Geciteerd fragment =
========================================
Mevrouw Agema (PVV):
Absoluut niet. Met artikel 13 wordt de keuzevrijheid afgeschaft. De minister geeft een ontzettend makkelijk antwoord. Zij moet gewoon zorgen voor goede zorg. De zorg moet kwalitatief goed zijn. Dat is nu nog maar de vraag. Die instellingen en resorts in het buitenland blijven gewoon bestaan. Hoe gaat de inspectie die controleren?
Minister Schippers:
Als mensen daar zelf voor willen betalen of verzekeringen afsluiten waaronder dat mogelijk is, dan moeten zij dat vooral zelf weten. In relatie tot de verplichte Zorgverzekeringswet wil ik daar echter een einde maken. Ik wil niet dat mensen ten laste van de premie die wij met zijn allen betalen naar vage klinieken in Zuid-Spanje kunnen gaan. Ik wil dat doen door aanpassing van artikel 13. Dan is er een toets van de zorgverzekeraar op zowel kwaliteit als kosten. De zorgverzekeraar kijkt dan ook of instellingen ooit gefraudeerd hebben en naar wat hun reputatie is. Kijk naar DSW. Die heeft meerdere keren aangegeven: wij moeten restitutie betalen voor behandeling in vage verslavingsklinieken waar allerlei dingen gebeuren. Laten wij daaraan een einde maken. Dat kan met het aanpassen van artikel 13.
========================================
Doel a = Schrijf uit de rijen letterlijk de regels over vanaf de regel met "patterned on 11,16." tot en met de regel met "The clock reads 8,02". Laat de afbeeldingen daarbij weg.
Het geciteerde fragment en de rijen hebben niets met elkaar te maken.

Fragment gegevensset =
========================================
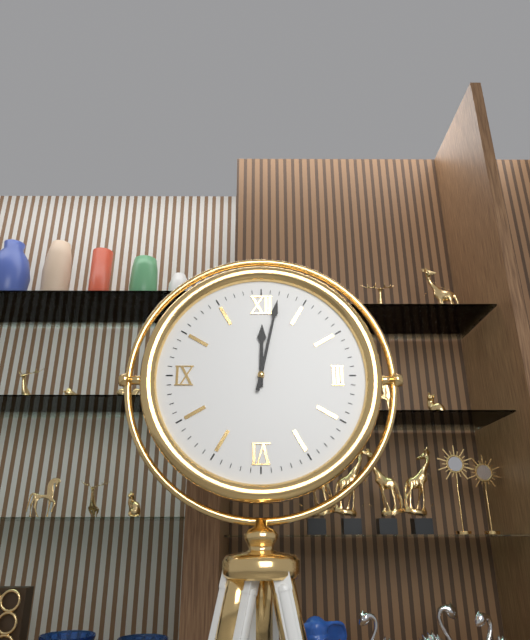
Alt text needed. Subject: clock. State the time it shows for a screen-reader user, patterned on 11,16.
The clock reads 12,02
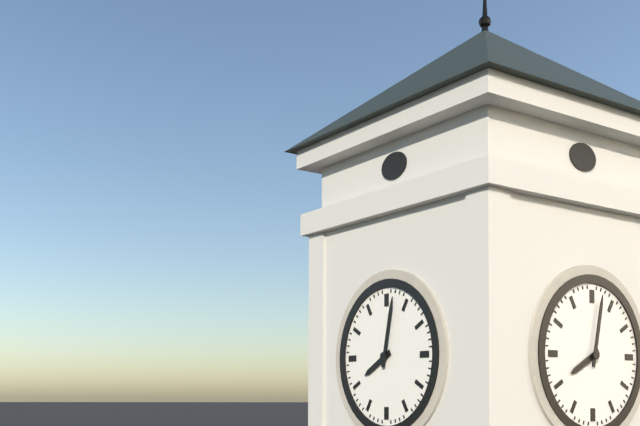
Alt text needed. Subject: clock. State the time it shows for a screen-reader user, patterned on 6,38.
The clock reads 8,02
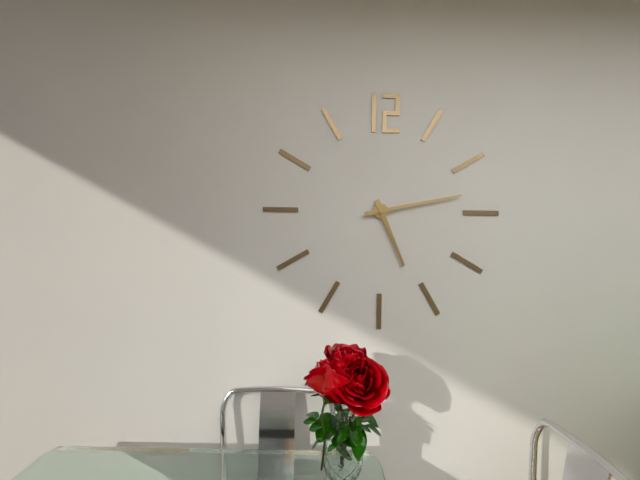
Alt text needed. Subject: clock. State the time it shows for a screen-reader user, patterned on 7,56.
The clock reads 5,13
========================================
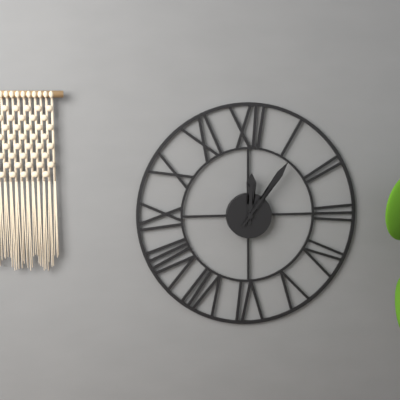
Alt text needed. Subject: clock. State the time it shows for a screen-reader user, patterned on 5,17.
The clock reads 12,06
========================================
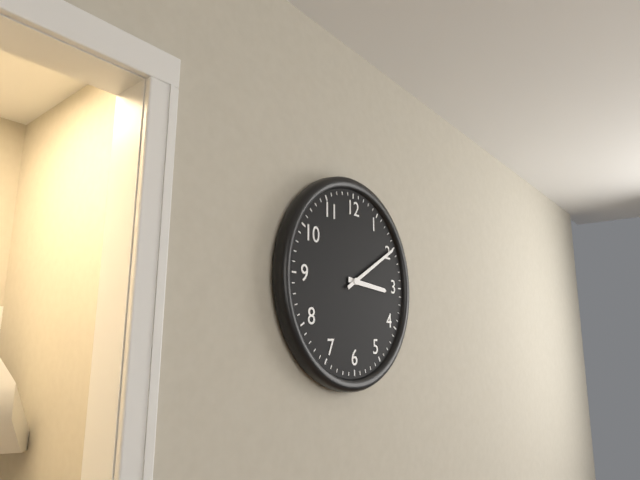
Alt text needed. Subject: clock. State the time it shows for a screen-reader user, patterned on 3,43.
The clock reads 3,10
========================================
Doel b = Door aanpassing van welk artikel wil minister Schippers volgens het geciteerde fragment een einde maken aan vergoeding van vage klinieken uit de premie?

Volledig antwoord a =
Alt text needed. Subject: clock. State the time it shows for a screen-reader user, patterned on 11,16.
The clock reads 12,02
Alt text needed. Subject: clock. State the time it shows for a screen-reader user, patterned on 6,38.
The clock reads 8,02

Volledig antwoord b = Artikel 13.